Do not support this - you dont get your money back if they dont reach their goal. Which is irrelevant, it's not going to happen.


----------



## sulphur (Jun 2, 2011)

I see that they're going to keep the pricing in the same ballpark, according to the top packages. 8)


----------



## Hamstrung (Sep 21, 2007)

He's playing nostalgic cork sniffers for suckers. Gibson should sue him for stealing that idea! :smile-new:


----------



## ronmac (Sep 22, 2006)

I see that the campaign is ended. Perhaps he failed to recognize that Mr.Henry J. is a lawyer with a lot of experience protecting his trademarks in the courts.


----------



## keto (May 23, 2006)

Hahaha good call, Ronmac.

It was so much fail, pardon the internetism. Hadn't talked to Gibson. Guessing at a price....for the name only, as if they'd give only that up. Many other face palmers if you read through the entire thing.


----------



## cheezyridr (Jun 8, 2009)

keto said:


> Hahaha good call, Ronmac.
> 
> It was so much fail, pardon the internetism.


----------



## High/Deaf (Aug 19, 2009)

Hamstrung said:


> He's playing nostalgic cork sniffers for suckers. Gibson should sue him for stealing that idea! :smile-new:


I've never seen that category. I guess I don't watch enough Jeopardy.
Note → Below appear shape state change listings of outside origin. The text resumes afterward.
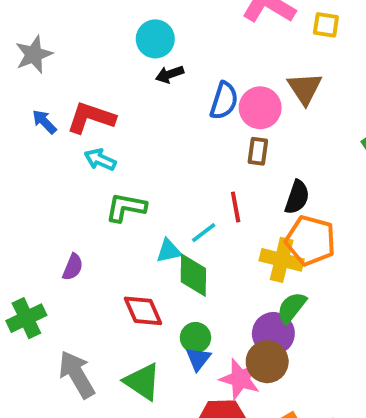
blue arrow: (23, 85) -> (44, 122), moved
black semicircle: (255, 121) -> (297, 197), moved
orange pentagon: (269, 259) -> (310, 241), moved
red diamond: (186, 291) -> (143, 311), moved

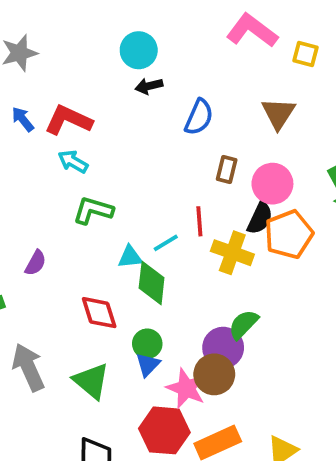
pink circle: (260, 108) -> (272, 184), moved
orange pentagon: (310, 241) -> (289, 234), moved, turned 30
yellow cross: (282, 260) -> (232, 253), moved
"Alex, I'll take 'Nostalgic Cork Sniffers for Suckers' for $500".


----------



## DrumBob (Aug 17, 2014)

I read the whole thing through and thought it was great...for about five minutes. What turned me off was the request for donations for get to their goal, then sheepishly saying, "Welllll, if this doesn't happen, nobody's getting their money back."

Sorry, they can kiss my Italian-American rear end. Someone should call the Federal Trade Commission.


----------